Palihapitiya downplays any strife, noting that the “overwhelming majority” of the capital the Social Capital has raised to date “comes from myself and four other people, and all of us are pretty happy with returns to date, which are exceptional.”
Social Capital, which is just six years old, now manages more than $2.5 billion worth of assets and has reportedly deployed two-thirds of its third, $600 million, early-stage fund, which it closed in 2015. Because of its age, many of its companies remain in “scale mode,” says the firm, though its exits include the enterprise companies Yammer, sold to Microsoft for $1.2 billion in 2012, and Box, which went public in 2015.

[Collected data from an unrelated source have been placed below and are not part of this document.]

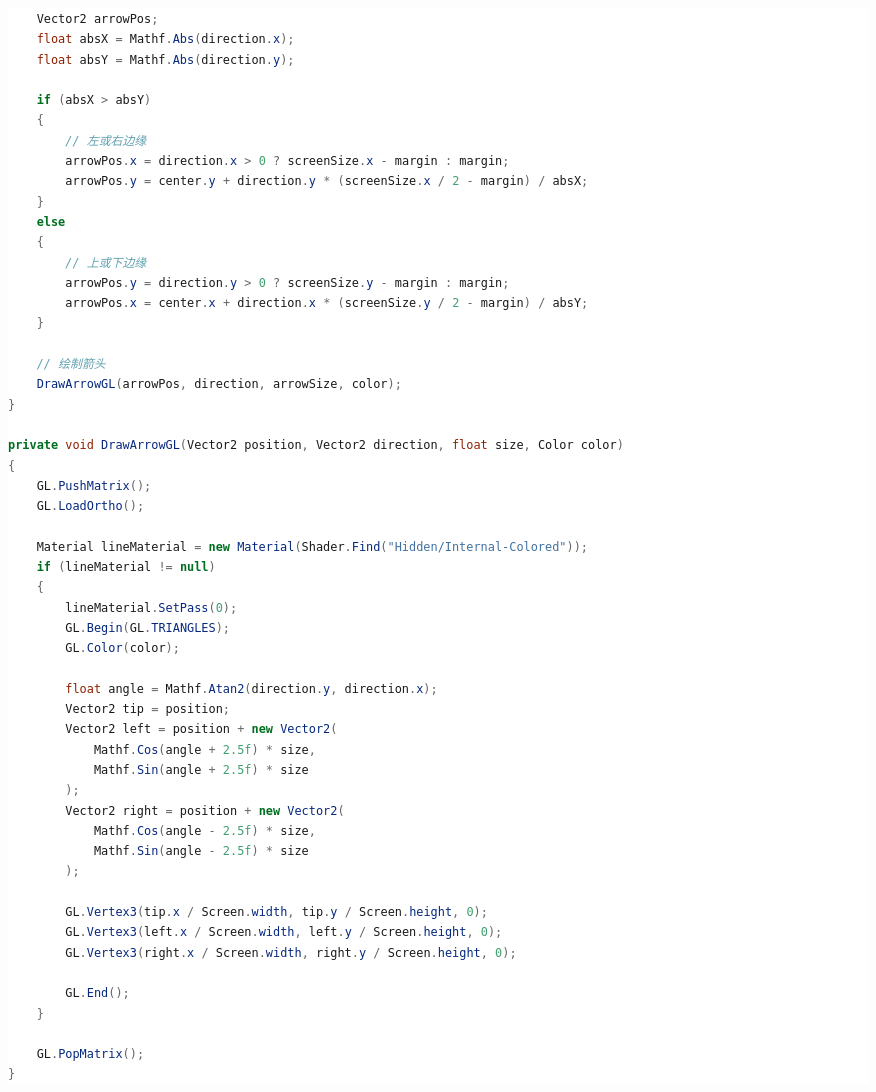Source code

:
 ```csharp
    Vector2 arrowPos;
    float absX = Mathf.Abs(direction.x);
    float absY = Mathf.Abs(direction.y);

    if (absX > absY)
    {
        // 左或右边缘
        arrowPos.x = direction.x > 0 ? screenSize.x - margin : margin;
        arrowPos.y = center.y + direction.y * (screenSize.x / 2 - margin) / absX;
    }
    else
    {
        // 上或下边缘
        arrowPos.y = direction.y > 0 ? screenSize.y - margin : margin;
        arrowPos.x = center.x + direction.x * (screenSize.y / 2 - margin) / absY;
    }

    // 绘制箭头
    DrawArrowGL(arrowPos, direction, arrowSize, color);
}

private void DrawArrowGL(Vector2 position, Vector2 direction, float size, Color color)
{
    GL.PushMatrix();
    GL.LoadOrtho();

    Material lineMaterial = new Material(Shader.Find("Hidden/Internal-Colored"));
    if (lineMaterial != null)
    {
        lineMaterial.SetPass(0);
        GL.Begin(GL.TRIANGLES);
        GL.Color(color);

        float angle = Mathf.Atan2(direction.y, direction.x);
        Vector2 tip = position;
        Vector2 left = position + new Vector2(
            Mathf.Cos(angle + 2.5f) * size,
            Mathf.Sin(angle + 2.5f) * size
        );
        Vector2 right = position + new Vector2(
            Mathf.Cos(angle - 2.5f) * size,
            Mathf.Sin(angle - 2.5f) * size
        );

        GL.Vertex3(tip.x / Screen.width, tip.y / Screen.height, 0);
        GL.Vertex3(left.x / Screen.width, left.y / Screen.height, 0);
        GL.Vertex3(right.x / Screen.width, right.y / Screen.height, 0);

        GL.End();
    }

    GL.PopMatrix();
}
```

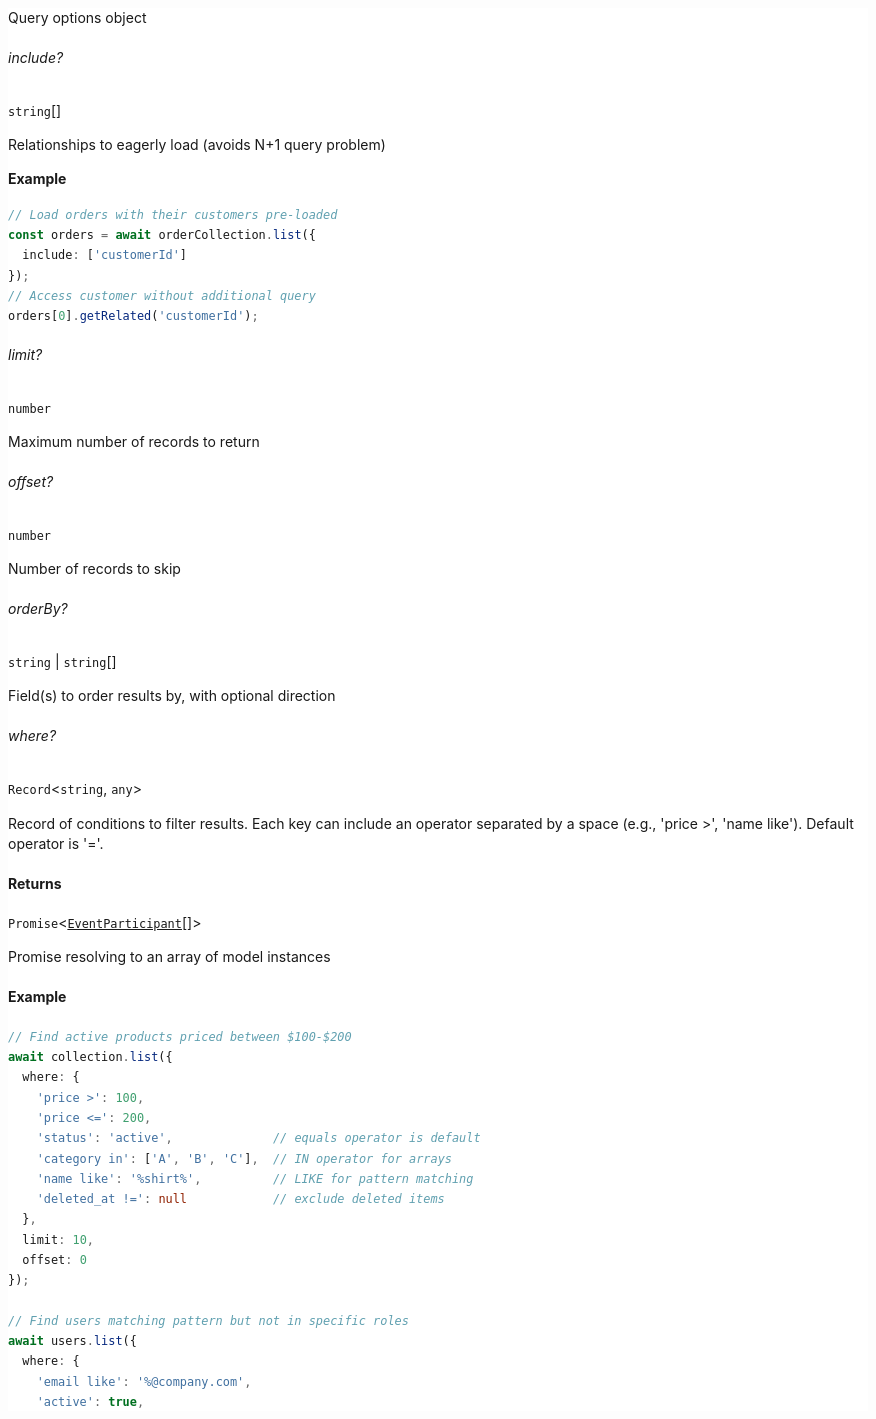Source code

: Query options object

###### include?

`string`[]

Relationships to eagerly load (avoids N+1 query problem)

**Example**

```typescript
// Load orders with their customers pre-loaded
const orders = await orderCollection.list({
  include: ['customerId']
});
// Access customer without additional query
orders[0].getRelated('customerId');
```

###### limit?

`number`

Maximum number of records to return

###### offset?

`number`

Number of records to skip

###### orderBy?

`string` \| `string`[]

Field(s) to order results by, with optional direction

###### where?

`Record`\<`string`, `any`\>

Record of conditions to filter results. Each key can include an operator
                     separated by a space (e.g., 'price >', 'name like'). Default operator is '='.

#### Returns

`Promise`\<[`EventParticipant`](EventParticipant.md)[]\>

Promise resolving to an array of model instances

#### Example

```typescript
// Find active products priced between $100-$200
await collection.list({
  where: {
    'price >': 100,
    'price <=': 200,
    'status': 'active',              // equals operator is default
    'category in': ['A', 'B', 'C'],  // IN operator for arrays
    'name like': '%shirt%',          // LIKE for pattern matching
    'deleted_at !=': null            // exclude deleted items
  },
  limit: 10,
  offset: 0
});

// Find users matching pattern but not in specific roles
await users.list({
  where: {
    'email like': '%@company.com',
    'active': true,
```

“What you saw, to be blunt and honest,” continues Palihapitiya, “was the migration of very traditional LPs that we admitted, and as much as their realization about how this industry needs to change, them going through the seven stages of grief concerning the traditional model breaking, which has to do with a bunch of historical decisions they’ve made.
“Where the [investing world is going, where every industry is going, is [pairing] humans with software and tools to do the job better. It’s how you do surgery. It’s how you do loans. It’s how you detect cancer. And it’s probably how you do VC going forward, too.”
Skeptics and supporters
Certainly, Social Capital has some support by VCs who also see the winds changing. Among them is Matt Turck, a managing director at FirstMark Capital in New York, who has long been intrigued by data-driven venture firms.
The way he sees it, the “venture capital model is under assault from different angles, and there are enough questions around it and the way the world is evolving that it’s worth thinking through it and trying different things.”
Turck thinks Silicon Valley especially needs to start thinking differently, and fast. The way he sees it, there’s a “tremendous amount of money in the system, making everything incredibly expensive, from salaries to the cost of living. Companies like Google are being increasingly aggressive around all the different areas that people see as impacting the future, like artificial intelligence.” That makes it hard to grow a small AI business into a big independent company.
Another trend that’s “super interesting if fairly obvious by now,” says Turck, is the globalization of entrepreneurship.
“It’s less and less clear to me where the next wave of unicorns will come from,” he says. “Indonesia? Eastern Europe? South America? To capture the one that comes out of a non-obvious international place isn’t so easy. I think the concept of creating a broad network globally, with this global contributory database of information, is really very smart.”